Trauma cover—often overlooked—is a type of insurance which pays a lump-sum benefit in the event you suffer from a defined health event like cancer, stroke or heart attack.

Unlike death, total and permanent disablement (TPD) and income protection cover, super funds can’t offer trauma cover. But it can be purchased from some insurers, or via financial advisers who can act as brokers and find you the best rated policy.

Trauma cover payments can cover things like out-of-pocket medical expenses, physical therapy or other expenses arising from a change in lifestyle following a traumatic health event.

Unlike income protection cover held outside of super, trauma cover isn’t tax deductible.

Like all insurances, there’s a lot to consider when deciding on the most appropriate type or level of cover.

Assess the type and level of any existing cover you may already have, like health insurance, income protection and/or TPD cover.

And remember—these insurances all cover different things.

Income protection pays a regular income of up to 85% of your income (usually your income at the time of claim), but generally won’t pay for other expenses arising from a traumatic health event. TPD pays a lump-sum benefit if you’re permanently unable to work.

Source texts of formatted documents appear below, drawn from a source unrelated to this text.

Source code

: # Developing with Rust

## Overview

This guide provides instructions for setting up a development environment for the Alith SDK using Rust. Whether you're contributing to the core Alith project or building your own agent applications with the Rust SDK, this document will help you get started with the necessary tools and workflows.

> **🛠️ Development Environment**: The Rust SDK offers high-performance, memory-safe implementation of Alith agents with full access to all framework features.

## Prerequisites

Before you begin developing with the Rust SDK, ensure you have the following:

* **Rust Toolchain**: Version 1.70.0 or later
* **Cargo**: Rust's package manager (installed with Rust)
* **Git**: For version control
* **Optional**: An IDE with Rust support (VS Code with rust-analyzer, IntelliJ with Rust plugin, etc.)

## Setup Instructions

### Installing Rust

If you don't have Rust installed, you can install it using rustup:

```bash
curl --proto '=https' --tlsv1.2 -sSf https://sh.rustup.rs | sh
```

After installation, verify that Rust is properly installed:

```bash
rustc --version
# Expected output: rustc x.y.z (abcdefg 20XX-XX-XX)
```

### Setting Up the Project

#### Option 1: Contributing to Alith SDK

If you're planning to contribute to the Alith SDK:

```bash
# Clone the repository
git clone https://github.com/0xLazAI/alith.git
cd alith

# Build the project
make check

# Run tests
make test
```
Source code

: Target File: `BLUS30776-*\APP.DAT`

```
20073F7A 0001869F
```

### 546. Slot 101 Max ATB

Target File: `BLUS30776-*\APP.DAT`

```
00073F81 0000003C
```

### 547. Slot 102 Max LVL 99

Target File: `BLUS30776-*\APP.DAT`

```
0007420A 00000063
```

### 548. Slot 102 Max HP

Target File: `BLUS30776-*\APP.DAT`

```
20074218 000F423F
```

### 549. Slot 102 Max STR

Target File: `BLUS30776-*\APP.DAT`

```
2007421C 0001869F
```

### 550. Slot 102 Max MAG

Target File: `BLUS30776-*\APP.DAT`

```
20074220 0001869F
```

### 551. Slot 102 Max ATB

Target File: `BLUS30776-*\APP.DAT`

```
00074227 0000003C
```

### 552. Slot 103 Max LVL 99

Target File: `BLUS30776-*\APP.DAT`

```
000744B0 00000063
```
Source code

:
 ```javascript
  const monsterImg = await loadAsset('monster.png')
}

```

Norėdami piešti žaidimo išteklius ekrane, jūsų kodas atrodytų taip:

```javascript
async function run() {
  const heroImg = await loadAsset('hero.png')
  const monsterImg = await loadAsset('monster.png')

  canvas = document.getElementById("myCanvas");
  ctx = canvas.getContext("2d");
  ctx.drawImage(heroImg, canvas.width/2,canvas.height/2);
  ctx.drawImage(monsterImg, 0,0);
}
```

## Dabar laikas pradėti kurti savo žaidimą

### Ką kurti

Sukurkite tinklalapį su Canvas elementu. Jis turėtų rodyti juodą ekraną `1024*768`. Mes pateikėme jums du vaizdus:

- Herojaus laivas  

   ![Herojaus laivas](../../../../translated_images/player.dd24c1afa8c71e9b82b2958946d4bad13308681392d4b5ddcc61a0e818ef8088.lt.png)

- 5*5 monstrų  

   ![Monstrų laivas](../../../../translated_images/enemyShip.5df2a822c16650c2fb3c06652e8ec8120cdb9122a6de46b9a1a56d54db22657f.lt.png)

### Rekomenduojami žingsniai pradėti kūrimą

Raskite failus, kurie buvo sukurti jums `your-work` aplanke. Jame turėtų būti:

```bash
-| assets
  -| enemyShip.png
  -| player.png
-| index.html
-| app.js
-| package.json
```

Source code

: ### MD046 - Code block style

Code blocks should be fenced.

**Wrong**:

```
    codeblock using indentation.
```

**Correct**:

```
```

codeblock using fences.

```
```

Health insurance is provided as ‘hospital’ and ‘extras’ cover, and reimburses expenses like hospital admissions, or ancillary health services like dental, optical and physiotherapy.

Be sure to consider the finer details of your existing insurance arrangements.

For example, income protection payments are usually subject to a 30, 60 or 90-day waiting period, and health insurance can have different levels of excess charges, gap payments and exclusions.

Trauma cover policies include a defined list of medical conditions which they will and won’t cover, so it’s really important you know what you’re covered for.

There’s also the choice of ‘level’ or ‘stepped’ premiums. Level premiums stay the same over time (adjusted in line with inflation), but are generally more expensive when you’re younger. Stepped premiums are generally cheaper when you’re younger, but the cost increases over time.

You can also choose to have your benefit increase over time automatically—typically in line with inflation.